▸ **Exercise requirements**:
A verbatim copy of the data is wanted, minus any picture in it.

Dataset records
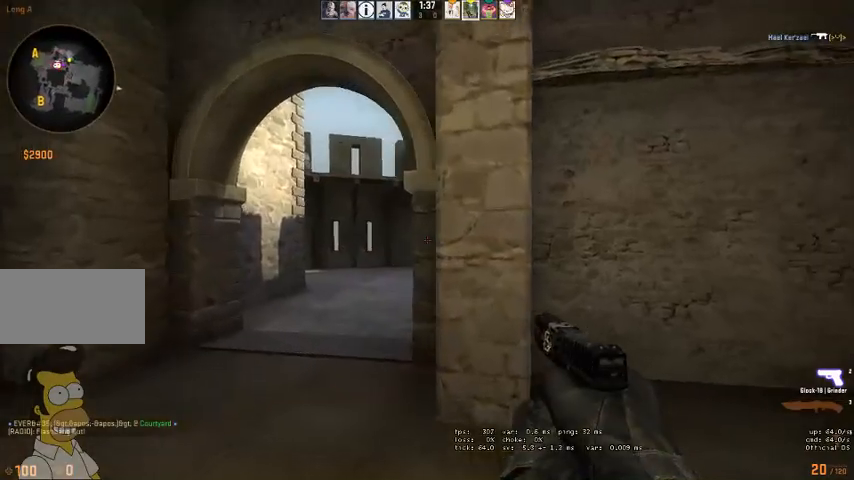
{"keys": ["a", "shift", "w"], "mouse": [], "events": [[67, "w", "up"], [200, "w", "down"]]}
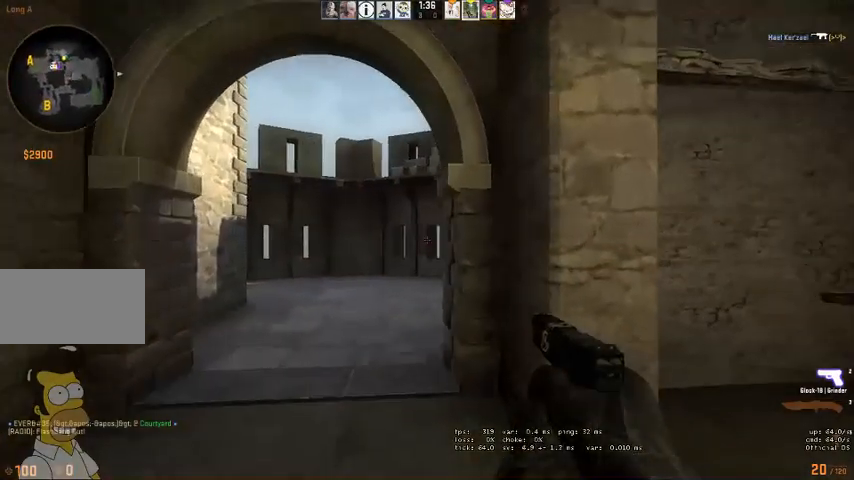
{"keys": ["a", "shift", "w"], "mouse": [], "events": []}
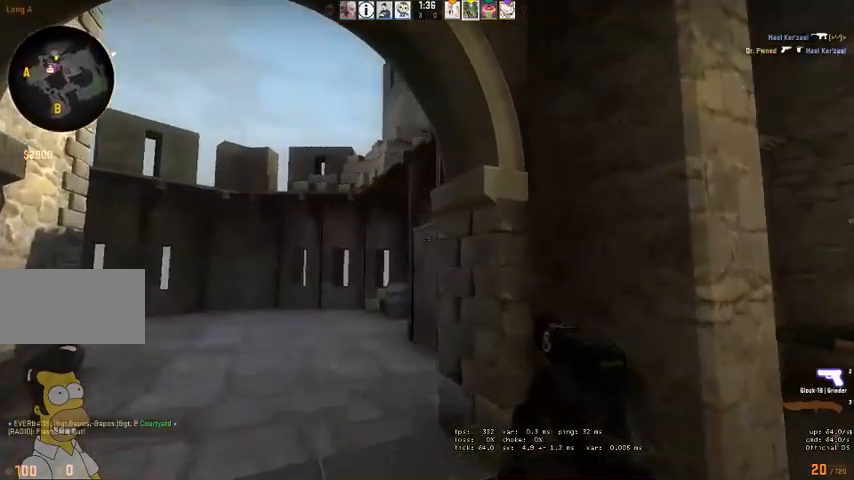
{"keys": ["a", "shift"], "mouse": [], "events": [[500, "w", "up"]]}
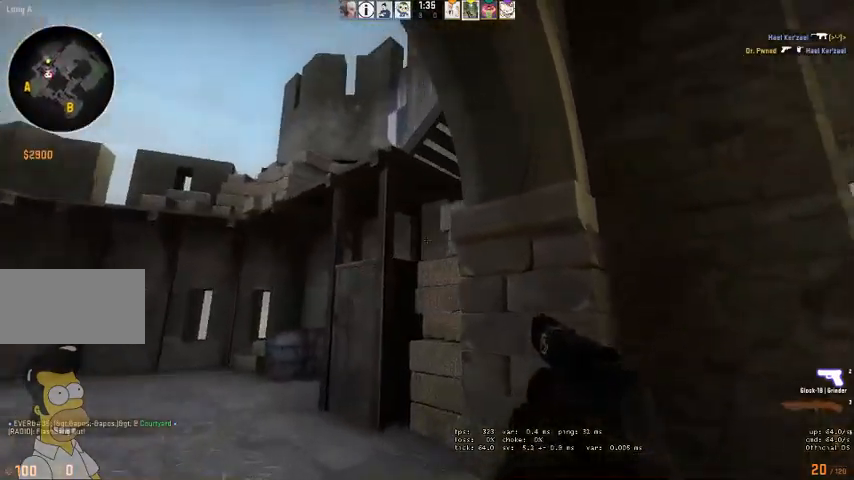
{"keys": ["shift", "w"], "mouse": [], "events": [[434, "w", "down"], [467, "a", "up"]]}
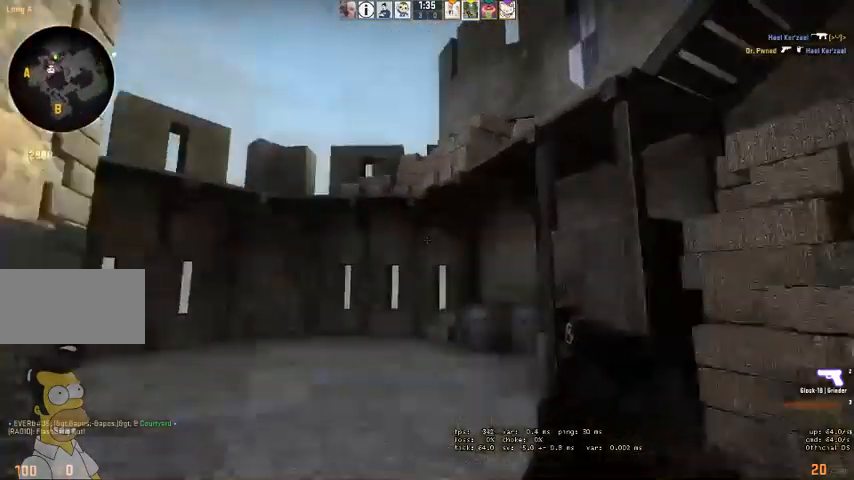
{"keys": ["d", "shift", "w"], "mouse": [], "events": [[434, "d", "down"]]}
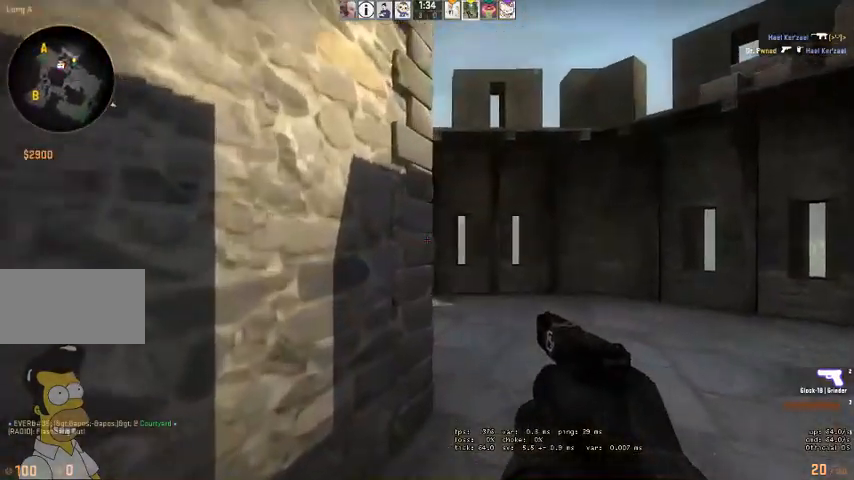
{"keys": ["d", "shift", "w"], "mouse": [], "events": []}
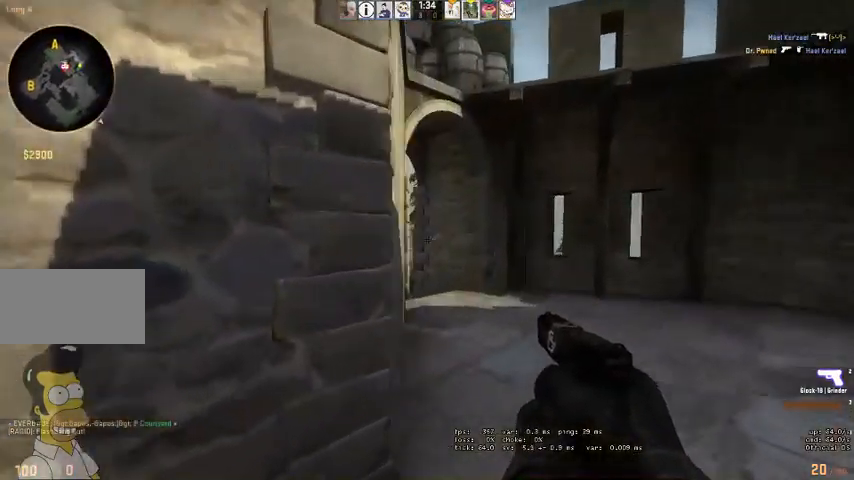
{"keys": ["a", "shift"], "mouse": [], "events": [[234, "w", "up"], [434, "d", "up"], [500, "a", "down"]]}
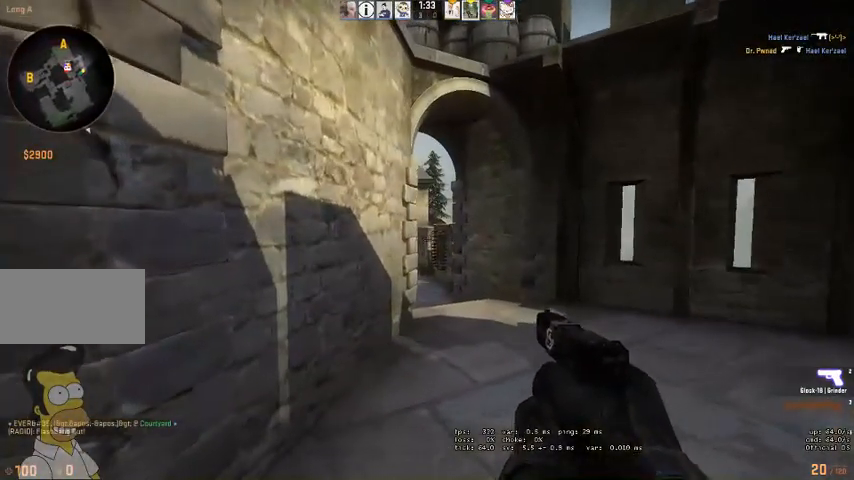
{"keys": ["d", "shift"], "mouse": [], "events": [[167, "a", "up"], [467, "d", "down"]]}
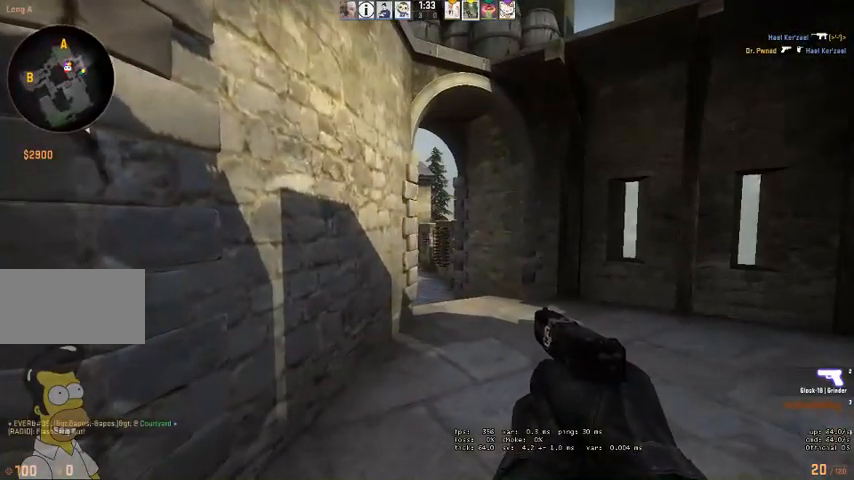
{"keys": ["d", "shift"], "mouse": [], "events": [[134, "d", "up"], [300, "a", "down"], [400, "a", "up"], [500, "d", "down"]]}
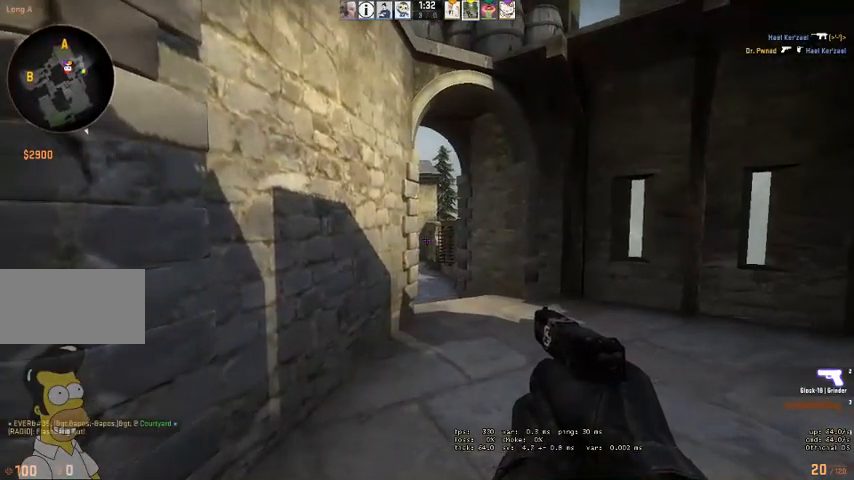
{"keys": ["d", "shift"], "mouse": [], "events": [[134, "w", "down"], [434, "w", "up"]]}
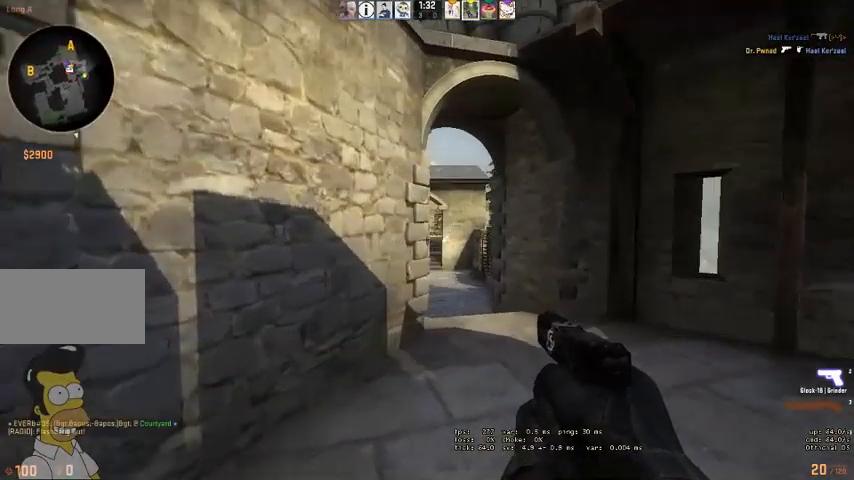
{"keys": ["d"], "mouse": ["left"], "events": [[400, "mouse_left", "down"], [467, "shift", "up"]]}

▸ **Answer area**:
{"keys": ["a", "shift", "w"], "mouse": [], "events": [[67, "w", "up"], [200, "w", "down"]]}
{"keys": ["a", "shift", "w"], "mouse": [], "events": []}
{"keys": ["a", "shift"], "mouse": [], "events": [[500, "w", "up"]]}
{"keys": ["shift", "w"], "mouse": [], "events": [[434, "w", "down"], [467, "a", "up"]]}
{"keys": ["d", "shift", "w"], "mouse": [], "events": [[434, "d", "down"]]}
{"keys": ["d", "shift", "w"], "mouse": [], "events": []}
{"keys": ["a", "shift"], "mouse": [], "events": [[234, "w", "up"], [434, "d", "up"], [500, "a", "down"]]}
{"keys": ["d", "shift"], "mouse": [], "events": [[167, "a", "up"], [467, "d", "down"]]}
{"keys": ["d", "shift"], "mouse": [], "events": [[134, "d", "up"], [300, "a", "down"], [400, "a", "up"], [500, "d", "down"]]}
{"keys": ["d", "shift"], "mouse": [], "events": [[134, "w", "down"], [434, "w", "up"]]}
{"keys": ["d"], "mouse": ["left"], "events": [[400, "mouse_left", "down"], [467, "shift", "up"]]}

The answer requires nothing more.